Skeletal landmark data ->
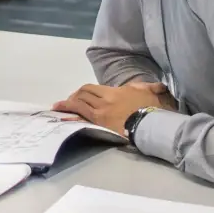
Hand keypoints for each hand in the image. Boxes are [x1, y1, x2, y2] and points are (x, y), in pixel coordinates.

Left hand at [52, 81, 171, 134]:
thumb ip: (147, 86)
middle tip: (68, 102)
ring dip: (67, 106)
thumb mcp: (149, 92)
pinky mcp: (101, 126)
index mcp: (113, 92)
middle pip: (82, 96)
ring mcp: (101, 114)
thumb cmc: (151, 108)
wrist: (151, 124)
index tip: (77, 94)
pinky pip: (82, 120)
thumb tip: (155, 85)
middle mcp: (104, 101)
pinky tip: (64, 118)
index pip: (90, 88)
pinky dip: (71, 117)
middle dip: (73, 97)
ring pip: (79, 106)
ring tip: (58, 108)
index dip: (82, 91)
--
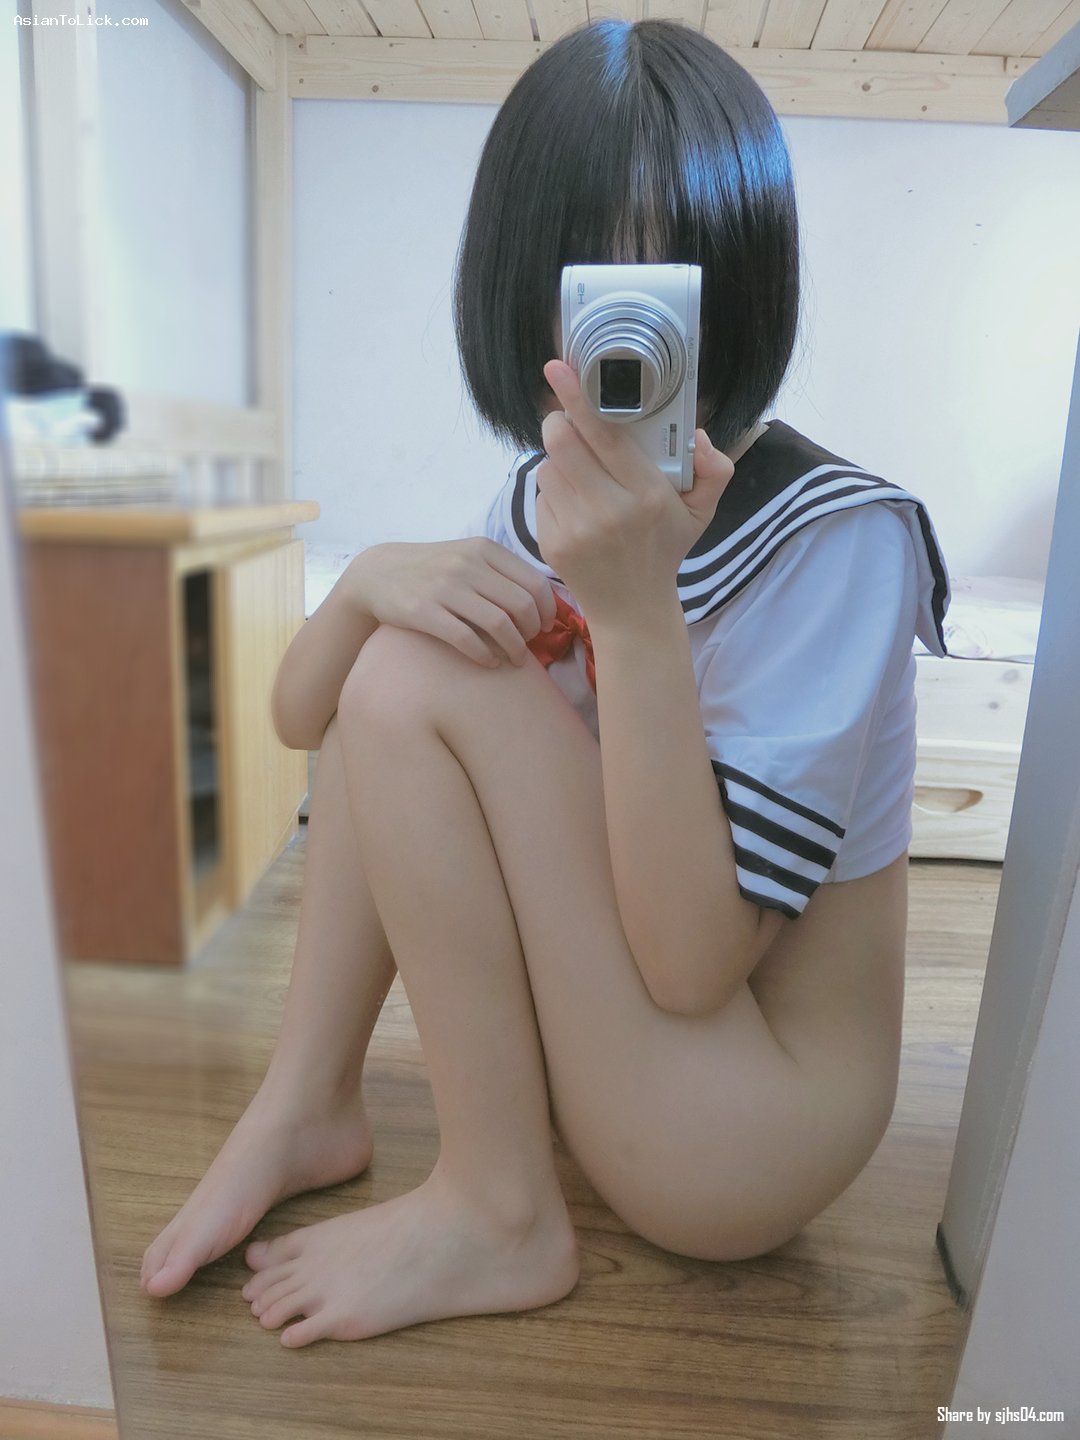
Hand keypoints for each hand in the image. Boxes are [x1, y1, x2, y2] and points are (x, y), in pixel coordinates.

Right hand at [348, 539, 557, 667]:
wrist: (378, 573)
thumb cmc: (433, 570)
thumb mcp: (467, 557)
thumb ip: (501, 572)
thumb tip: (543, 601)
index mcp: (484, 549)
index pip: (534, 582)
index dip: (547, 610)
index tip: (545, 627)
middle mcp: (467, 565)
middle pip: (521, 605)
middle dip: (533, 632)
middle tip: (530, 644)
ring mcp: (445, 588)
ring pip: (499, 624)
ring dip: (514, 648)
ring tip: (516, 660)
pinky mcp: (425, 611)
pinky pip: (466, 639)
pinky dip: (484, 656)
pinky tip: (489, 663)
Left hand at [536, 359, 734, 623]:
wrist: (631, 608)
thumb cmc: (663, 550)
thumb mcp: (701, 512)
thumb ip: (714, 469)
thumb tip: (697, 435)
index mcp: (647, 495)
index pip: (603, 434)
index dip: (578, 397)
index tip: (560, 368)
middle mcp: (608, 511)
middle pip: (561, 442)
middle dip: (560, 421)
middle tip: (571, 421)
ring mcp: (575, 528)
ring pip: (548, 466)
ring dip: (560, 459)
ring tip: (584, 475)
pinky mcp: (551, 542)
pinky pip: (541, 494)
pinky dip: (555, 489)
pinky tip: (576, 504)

WHAT IS REQUIRED -> Search the data for the word "pinky" and copy each line where it appears.

EXPECTED OUTPUT ->
pinky mcp: (101, 126)
pinky pip: (82, 120)
pinky tip: (64, 118)
pinky dip: (71, 117)
pinky mcp: (425, 611)
pinky pip: (466, 639)
pinky dip: (484, 656)
pinky tip: (489, 663)
pinky mcp: (551, 542)
pinky pip: (541, 494)
pinky dip: (555, 489)
pinky tip: (576, 504)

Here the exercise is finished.